C’est la devise des chartreux, les hommes du grand silence. Elle peut se traduire par : « La croix demeure dressée tandis que le monde va sa course ». Comme on sait, le latin est imbattable pour la concision ! Et c’est cette croix que très bientôt nous vénèrerons et adorerons au cœur de la Semaine sainte. La croix : don de soi du Seigneur, arbre de vie dont le fruit est l’espérance que nous portons.
Si nous jetons un regard rapide en arrière, nous nous souvenons qu’il y a deux ans, nous étions claquemurés, chacun chez soi, ne comprenant pas très bien ce qui nous arrivait. Nous étions séparés les uns des autres et – notamment – privés des célébrations pascales. Un an plus tard, les choses allaient un peu mieux mais étaient toujours sous haute surveillance. Les contraintes étaient si nombreuses que célébrer normalement n’était toujours pas d’actualité. A présent, il semble que, comme toutes les pandémies, celle qui a frappé la planète aille s’affaiblissant et que, grâce au travail des scientifiques et aux protections qu’ils ont mises à la portée des populations, on sorte enfin du tunnel.

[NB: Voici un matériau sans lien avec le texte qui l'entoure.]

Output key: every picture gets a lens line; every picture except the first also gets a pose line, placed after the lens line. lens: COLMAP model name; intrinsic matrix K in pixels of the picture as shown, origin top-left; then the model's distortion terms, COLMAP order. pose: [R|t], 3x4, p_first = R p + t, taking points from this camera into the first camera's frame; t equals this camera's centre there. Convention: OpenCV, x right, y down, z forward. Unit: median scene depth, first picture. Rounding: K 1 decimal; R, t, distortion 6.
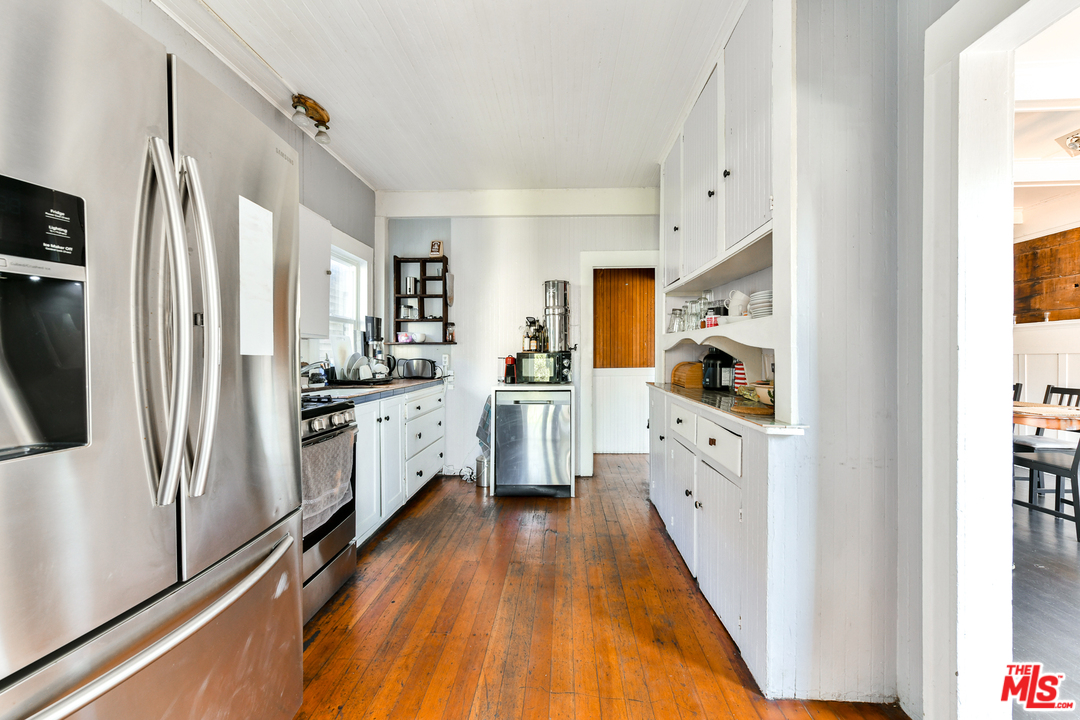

Mais sitôt entrevue une sortie de crise, c’est la guerre qui éclate à nos portes. Et qui dit guerre dit mort, destructions, vies brisées, liens rompus entre les personnes et les peuples, confiance violée et à reconstruire à grand-peine sur des générations et des générations…
La croix demeure parce que sans cesse le malheur frappe, sous tant de formes différentes : crise sanitaire ou génie tout humain du mal, de la haine et de l’anéantissement de l’autre corps et âme. La croix demeure parce que nous faisons sans cesse l’expérience perpétuellement renouvelée et si protéiforme de la souffrance et du malheur. La croix demeure parce qu’aucune de ces souffrances ni aucun de nos maux (personnels ou collectifs) n’est étranger à Celui qui « donne sa vie » pour que « nous ayons la vie en abondance ». La croix demeure parce qu’elle dit que le remède à tous les maux que nous pouvons connaître ne peut être que le don, le service et l’amour à fonds perdus. Aucun geste n’est trop petit ni insignifiant s’il est porté par une intention de bien.
Ainsi regardons-nous la croix non comme un arbre de mort mais comme le don souverain de celui qui a dit : « Ma vie nul ne la prend mais c’est moi qui la donne ». Le même qui invite ses disciples à imprimer à leurs existences semblable logique de don de soi et d’attention au prochain, en toute circonstance et particulièrement dans les moments de plus grande adversité.
Un dernier mot, en forme d’invitation : tous ces jours ci nous pourrons penser à nos frères et sœurs orthodoxes qui, peu après nous, célèbreront la Pâque. C’est peu de dire que tous auront les yeux embués par les larmes de la guerre qui met à mal la communion des Églises elle-même. Tous nous partageons la même foi (il ne faudrait pas l’oublier) et tous nous confessons le même Seigneur ressuscité. C’est lui qui, « ayant aimé les siens jusqu’au bout », nous atteste que la vie est plus forte que la mort. Que sa croix est semence de vie.
Père Gilles-Hervé Masson, vicaire, prêtre, dominicain.